Salvador García Llanos
En Madrid han debatido esta semana sobre las 'fake
news', noticias falsas, un mal de nuestro tiempo que no es fácil contrarrestar.
La ciudadanía, los habituales consumidores de información están cada vez más
desconcertados. Ya dudan, no saben a qué atenerse con los riesgos de un gato
por liebre cada vez más acusados ya sea en forma de propaganda con ropajes de
información o con contenidos sesgados pretendientes de finalidades perversas.
El caso es que asistimos a un gran teatro de la
desinformación, a una función que se alarga y en la que algunos parecen estar
muy cómodos mientras muchos espectadores/receptores no saben si asisten a una
farsa. En el fondo del escenario están el debate público y la propia
democracia. Casi nada: según los datos que maneja la Unión Europea (UE), dos de
cada tres ciudadanos tienen ante sí, cada día, una noticia falsa; en tanto que
el ochenta por ciento de los europeos admite que las noticias falsas
representan un problema para la democracia.
La UE, con los antecedentes obrantes, tendrá que
reaccionar ante la proximidad de las elecciones al Parlamento Europeo del
próximo año. Sí, se puede pedir una legislación comunitaria orientada, con su
propio régimen sancionador, a frenar o impedir la desinformación y
contrarrestar los discursos y las conductas radicados en el populismo y en el
odio, aunque, a más corto plazo y en planos estrictamente periodísticos, parece
claro que la autorregulación es la mejor manera de afrontar estos factores que
alteran la realidad y producen unos efectos muy dañinos en la opinión pública.
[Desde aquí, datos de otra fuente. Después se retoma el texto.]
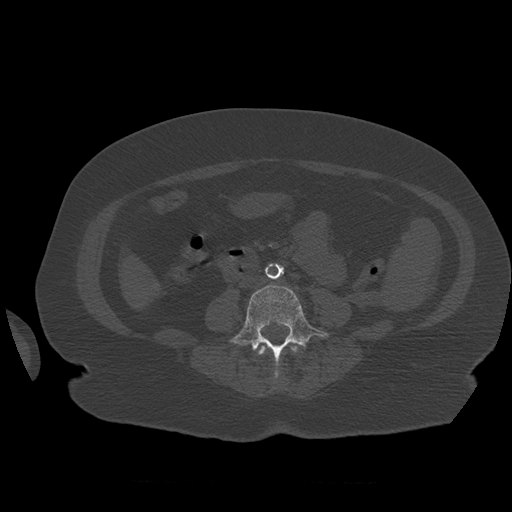
CT including the spine, one axial slice. Position 209 of 399 along the scan axis. Reconstruction kernel STANDARD. Bone window (W 1800 / L 400 HU). 512 × 512 image matrix, field of view 404 × 404 mm. Patient age 81 years. Case-level facts recorded for this patient, not image findings: primary cancer: renal.
Outlined on this slice (semi-automatically segmented with operator editing):
- L3 vertebra: bounding box <259,344,301,356> (left, top, right, bottom; pixels)
- L4 vertebra: <230,285,329,378>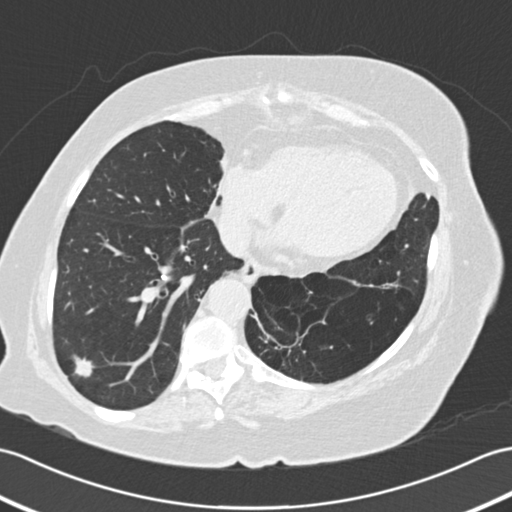
Low-dose screening chest CT, one axial slice. Slice 61 of 161 in the series (ordered by position). 120 kVp. Lung window (W 1500 / L -600 HU). 2 mm slice thickness. 512 × 512 image matrix, field of view 353 × 353 mm.
Structures marked on this image (outlined manually by an expert reader):
- lesion 1 (tumor, lower lobe of right lung): bounding box [x1, y1, x2, y2] px = [74, 356, 94, 377]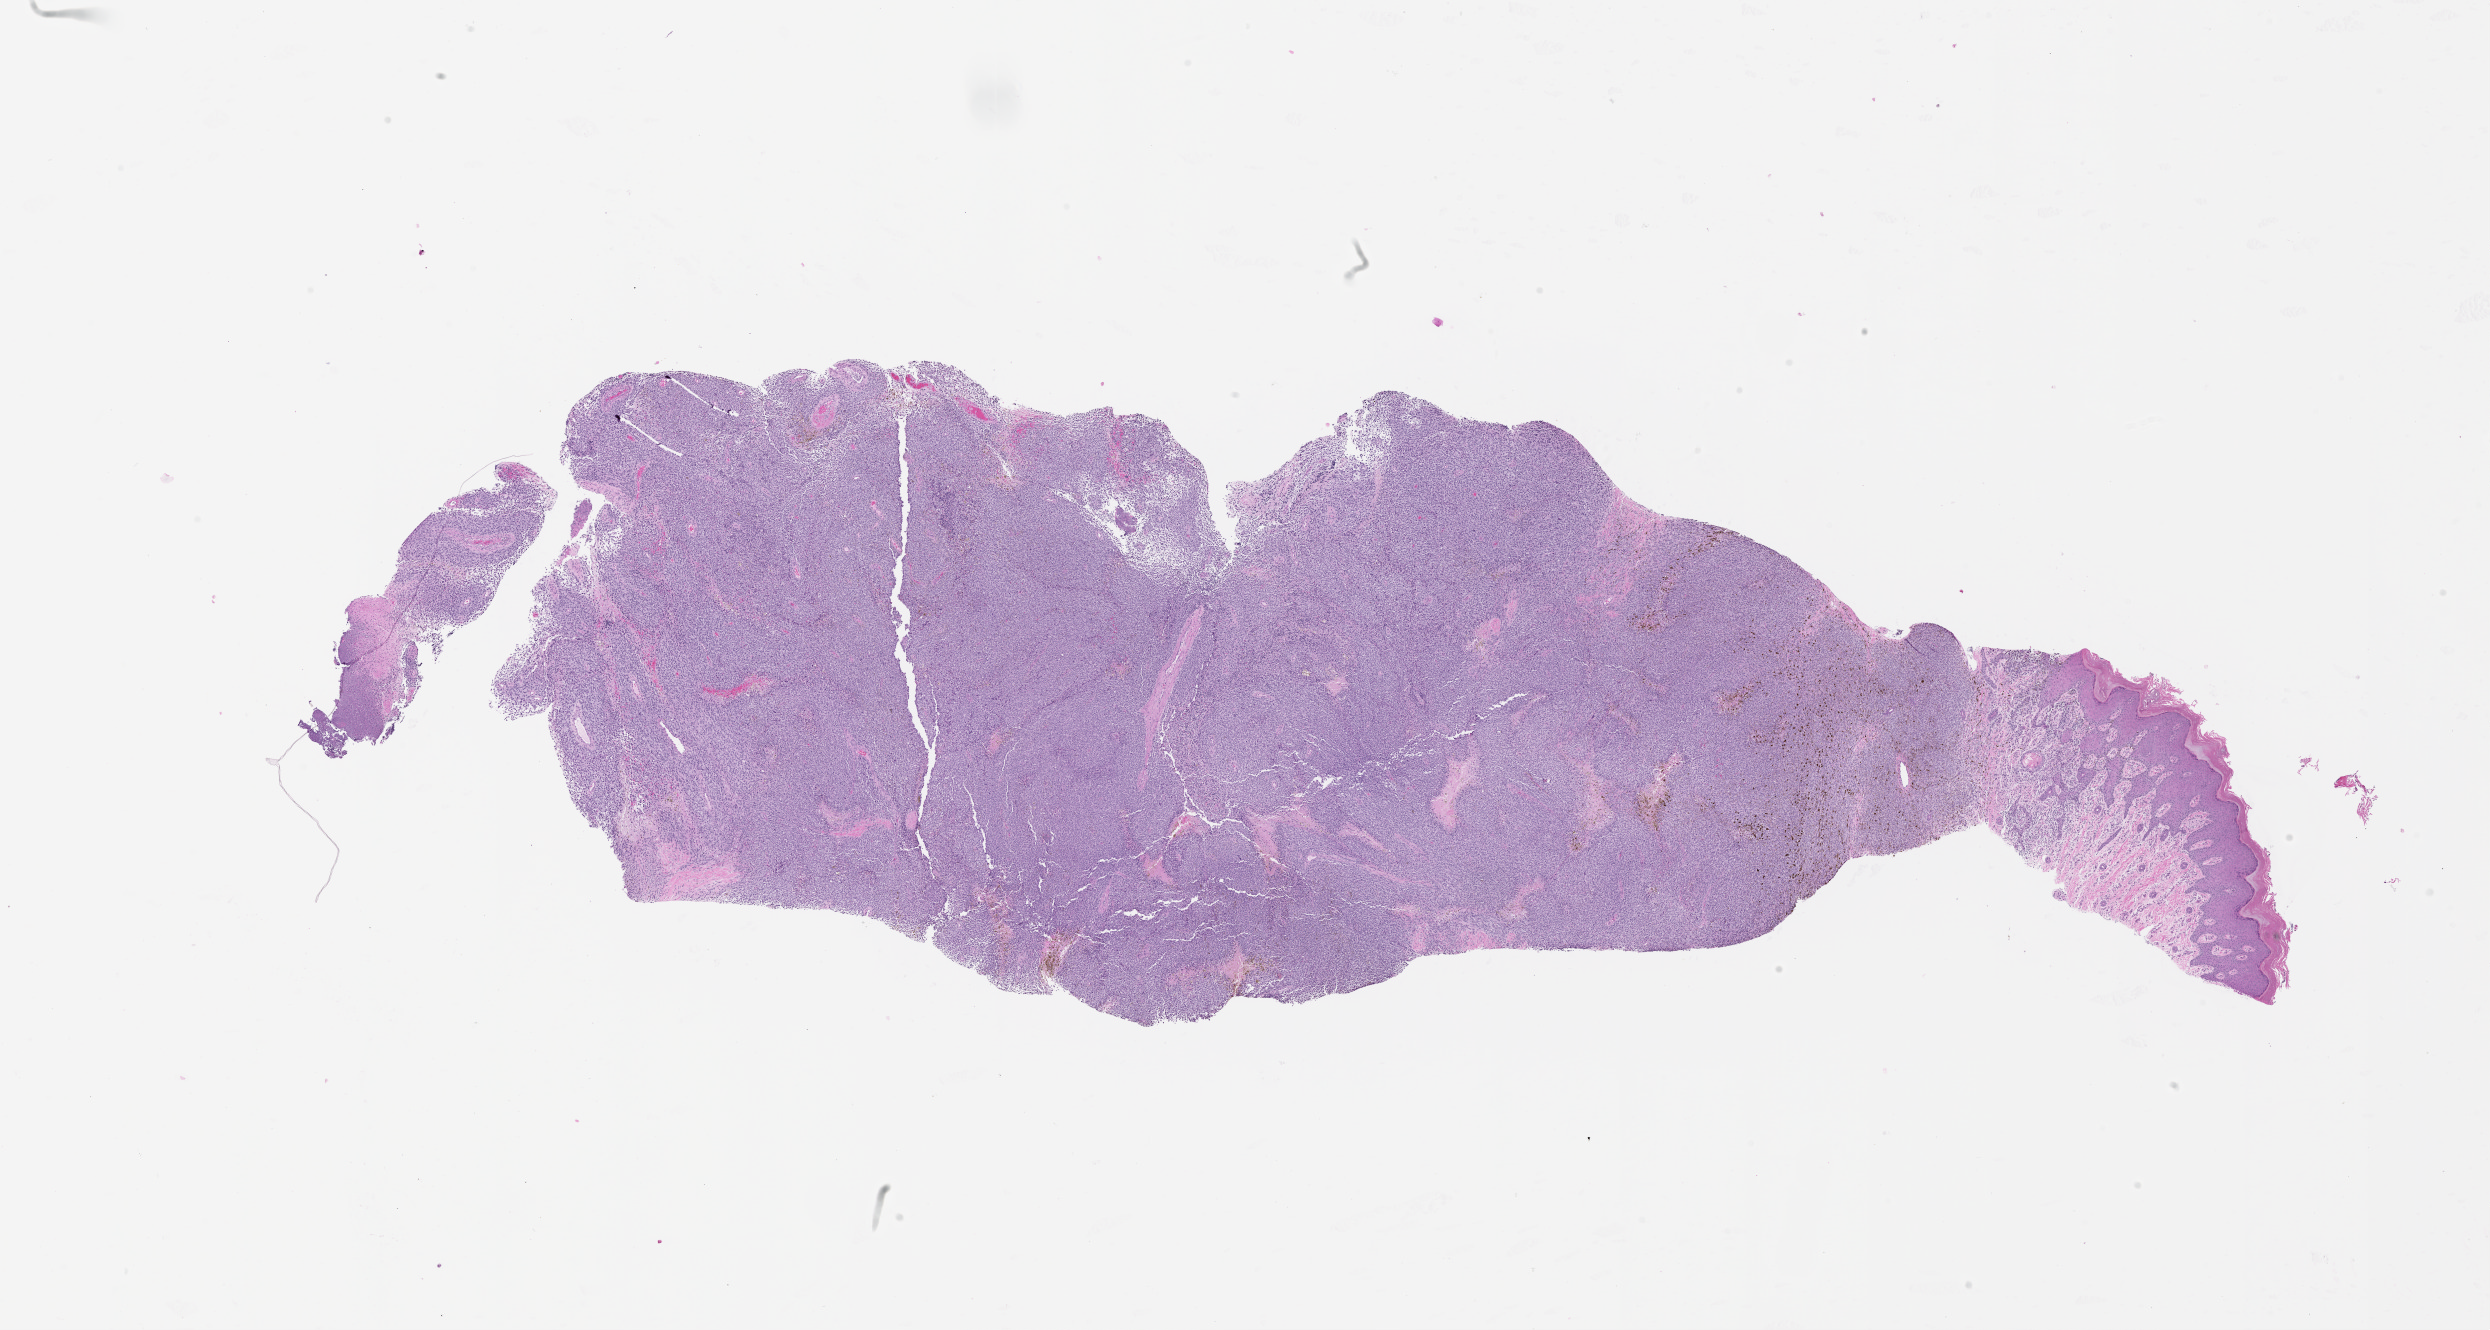
Whole-slide histology image, Hematoxylin and eosin (H&E) stained — low-resolution overview of the scanned area, about 20.0 x 10.7 mm (from a 20x scan); tumour tissue sample, sampled site: skin. 64-year-old male patient. Pathologist review of this section (percent, as recorded): tumour nuclei 80%, necrosis 0%.
- AJCC pathologic stage: IIIC
- histologic diagnosis: Malignant melanoma, NOS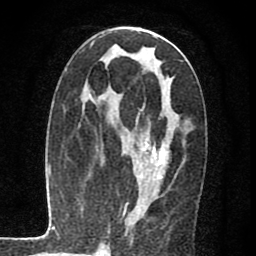
Breast MRI (dynamic contrast-enhanced), one axial slice; slice 34 of 80 in the series (ordered by position); cropped to one breast; dynamic contrast-enhanced series, time point 2 of 7 at this slice position (early post-contrast); 1.5 T; TE 2.7 ms, TR 6.8 ms; 2 mm slice thickness; 256 × 256 image matrix, field of view 145 × 145 mm. Female patient.
Annotated regions visible in this slice (semi-automatic segmentation, software-assisted and operator-edited):
- enhancing-tissue mask used for the functional tumour volume (all voxels passing the contrast-enhancement thresholds inside the analysis volume; usually the tumour): bounding box [x1, y1, x2, y2] px = [139, 125, 168, 179]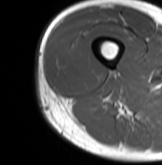
MRI of an extremity soft-tissue mass, one axial slice. Slice 21 of 61 in the series (ordered by position). MR volume resampled by the dataset authors to the PET/CT grid (not the native acquisition matrix). 3.27 mm slice thickness. 162 × 165 image matrix, field of view 158 × 161 mm. Male patient. Case-level facts recorded for this patient, not image findings: histological type: poorly differentiated synovial sarcoma; grade: high; site of the primary tumour: right buttock.
Annotated regions visible in this slice (expert contour drawn on MRI and transferred to this co-registered scan by the dataset authors):
- gross tumour volume including surrounding oedema: bounding box (x1, y1, x2, y2) in pixels: (52, 42, 99, 92)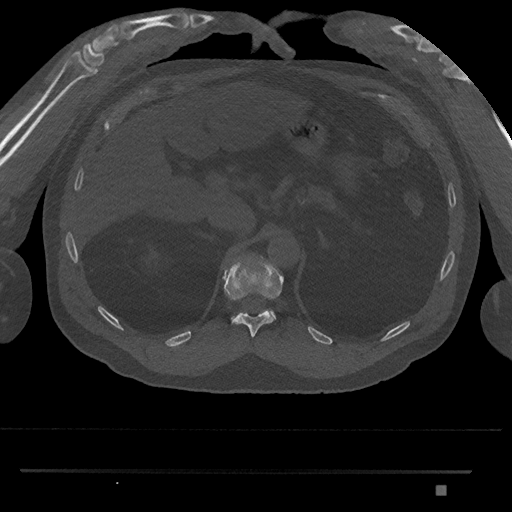
CT including the spine, one axial slice; reconstruction kernel Br40s/3; 120 kVp; bone window (W 1800 / L 400 HU); 0.5 mm slice thickness; 512 × 512 image matrix, field of view 429 × 429 mm. Male patient, age 65 years. Case-level facts recorded for this patient, not image findings: primary cancer: prostate.
Structures marked on this image (semi-automatic segmentation, software-assisted and operator-edited):
- T11 vertebra: bounding box [x1, y1, x2, y2] px = [222, 260, 284, 338]
- T12 vertebra: [231, 310, 276, 319]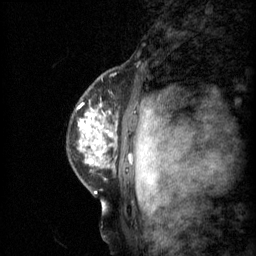
Breast MRI (dynamic contrast-enhanced), one sagittal slice. Slice 48 of 60 in the series (ordered by position). 3 images stored at this slice position (order not interpretable as contrast timing). 1.5 T. TE 4.2 ms, TR 11 ms. 2 mm slice thickness. 256 × 256 image matrix, field of view 200 × 200 mm. Patient: female, 48 years.
Structures marked on this image (semi-automatically segmented with operator editing):
- analysis volume of interest (the breast-tissue region the enhancement analysis was run in; not a lesion): box from (x=79, y=76) to (x=139, y=147) px
- tumour enhancement mask (voxels above the 70 % enhancement threshold inside the analysis volume of interest): (x=81, y=114)–(x=114, y=145)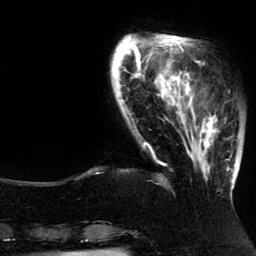
Breast MRI (dynamic contrast-enhanced), one axial slice; position 30 of 134 along the scan axis; cropped to one breast; dynamic contrast-enhanced series, time point 2 of 5 at this slice position (early post-contrast); 3 T; TE 4.2 ms, TR 7.9 ms; 1.2 mm slice thickness; 256 × 256 image matrix, field of view 200 × 200 mm. Female patient.
Structures marked on this image (semi-automatic segmentation, software-assisted and operator-edited):
- enhancing-tissue mask used for the functional tumour volume (all voxels passing the contrast-enhancement thresholds inside the analysis volume; usually the tumour): box from (x=185, y=81) to (x=237, y=196) px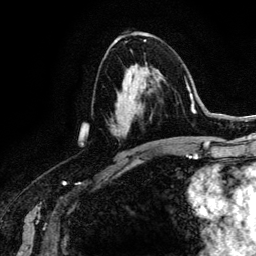
Breast MRI (dynamic contrast-enhanced), one axial slice. Slice 71 of 134 in the series (ordered by position). Cropped to one breast. Dynamic contrast-enhanced series, time point 2 of 6 at this slice position (early post-contrast). 3 T. TE 4.2 ms, TR 7.9 ms. 256 × 256 image matrix. Female patient.
Annotated regions visible in this slice (semi-automatic segmentation, software-assisted and operator-edited):
- enhancing-tissue mask used for the functional tumour volume (all voxels passing the contrast-enhancement thresholds inside the analysis volume; usually the tumour): box from (x=119, y=62) to (x=149, y=130) px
Directores de medios europeos reunidos en la
capital del Reino han planteado que es indispensable profundizar hasta averigüar
quiénes son los ideólogos y los distribuidores de las noticias adulteradas,
única manera de robustecer la fiabilidad de la información y la seguridad para
sus consumidores, evitando, de paso, alimentar la ceremonia de la confusión y
las falacias. Han hablado, en ese sentido, de vertebrar un frente común contra
las que llaman noticias contaminadas, conscientes de que hay que apoyarse en
hechos, verificar y disponer de datos y soportes contrastados para ofrecer una
información ajustada y rigurosa.
Cierto que también hay que procurar un pensamiento
crítico entre los destinatarios de la información que ejercen su derecho a
recibirla con garantías y libre de impurezas y tendenciosidad. Y hasta las
corporaciones tecnológicas tienen también que implicarse: no pueden ni deben
contribuir a la difusión de contenidos perversos.
Por tanto, una tarea ambiciosa de las partes,
informantes e informados, para unos sanos objetivos porque, a este paso,
conviene acabar con esa interrogante: ¿quién se cree qué?